SEARCA director Dr. Glenn Gregorio said the consortium would give incentives for Asian farmers to adopt innovative technologies that would reduce emission of a very powerful greenhouse gas and methane that comes from rice farming. It will generate carbon credits in the future.
Aside from solving a huge environmental problem, it will raise farmers' income by at least 50 percent. It will generate rural jobs, and produce an organic-type fertilizer.
"We will share the data [between Southeast Asian countries], the experience from everyone. We will get funds together, and SEARCA will commit some funds to start it up," said Gregorio at the roundtable discussion on "Sustainable Food and Agriculture System in Southeast Asia".
SEARCA co-organized it with the Bangko Sentral ng Pilipinas.
SEARCA will start with a few pilot sites, use these as model for replication and do actual measurements (greenhouse gas emissions, income) as scientific basis for replication.
Farmers will be organized, formed into communities and incentivized to use the innovations.
"We'll incentivize them, and use these incentive system as policy that may be adopted by legislators. Using these technologies needs a new mindset," said Gregorio.
Among climate-smart varieties to be popularized to farmers are short-maturing and high-yielding, tolerant to biotic and abiotic stresses and high-biomass varieties, drought-tolerant rice, submergence-tolerant rice and salt-tolerant rice.
"We'll make a model, make it work and after a few years, once we see farmers benefitting, it will spread like fire," said Gregorio.
"Once the soil is rehabilitated, it will have health benefits. It will benefit all. We will use digital technology. It's a dream, but it's reachable," he said.
In one technology to be adopted by the consortium, SEARCA teamed up with the UK-based Straw Innovation Ltd for the "Rice Straw Biogas Hub." The project also involves UK SME Koolmill and UK academic partner Aston University.
The project solves the huge problem of disposing rice straw which becomes a waste material from producing rice.

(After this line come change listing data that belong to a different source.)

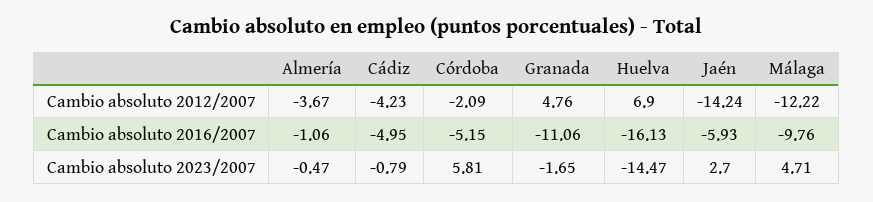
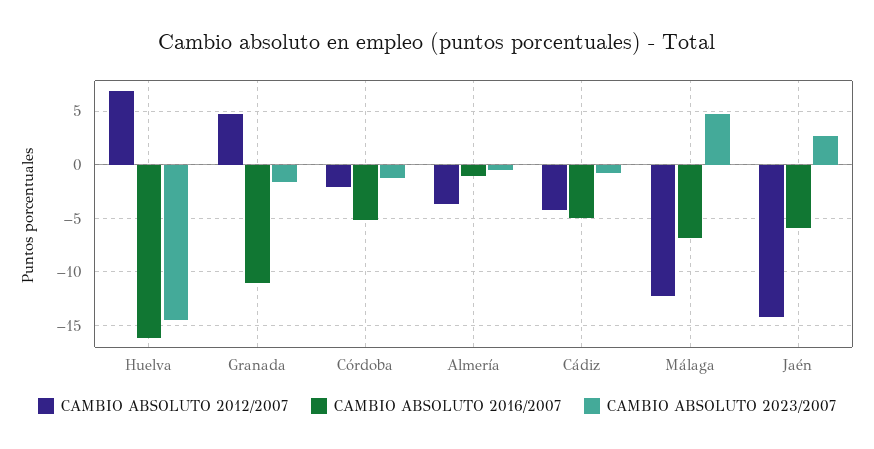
  {
    "Cambio absoluto 2012/2007": {
      "Almería": -3.67,
      "Cádiz": -4.23,
      "Córdoba": -2.09,
      "Granada": 4.76,
      "Huelva": 6.9,
      "Jaén": -14.24,
      "Málaga": -12.22
    },
    "Cambio absoluto 2016/2007": {
      "Almería": -1.06,
      "Cádiz": -4.95,
      "Córdoba": -5.15,
      "Granada": -11.06,
      "Huelva": -16.13,
      "Jaén": -5.93,
-     "Málaga": -9.76
+     "Málaga": -7
    },
    "Cambio absoluto 2023/2007": {
      "Almería": -0.47,
      "Cádiz": -0.79,
-     "Córdoba": 5.81,
+     "Córdoba": -1,
      "Granada": -1.65,
      "Huelva": -14.47,
      "Jaén": 2.7,
      "Málaga": 4.71
    }
  }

An estimated 750 million metric tons of rice straw is produced yearly. To dispose of the waste, an estimated 300 million MT is burned. The remaining 400 MT is left to decay in the fields, emitting a huge amount of methane, a greenhouse gas 80 times more dangerous to the environment than carbon dioxide when emitted over a 20 year period, according to SIL. GHG emission is more than that of the entire global aviation industry.
SIL has developed a harvester enabling synchronous harvesting of both rice and the rice straw. That omits burning, disposal of much waste and significantly reduces GHG emission.
Income for farmers increased by 50 percent. The technology enables production of fertilizer that stores carbon. The innovation brings jobs in rural areas, reduces post-harvest losses and generates billions of dollars for the Philippines' rice sector.
Other technologies to be popularized among Southeast Asian farmers are water-saving technologies like alternate wetting and drying of rice farms, soil and nutrient management, and cropping and crop-animal system.
GHG-reducing soil and nutrient management techniques include nutrient-fixing legumes, use of chemical versus organic fertilizer and methane-oxidating bacteria.
Cropping and crop animal systems that reduce GHG emission include lowland agroforestry, crop-animal integration and crop biomass and animal manure management.
The carbon farming system will improve traceability of farms and agricultural products or the process by which a product in the market or at any stage in the supply chain can be traced to its origin. Such provides for food safety and transparency.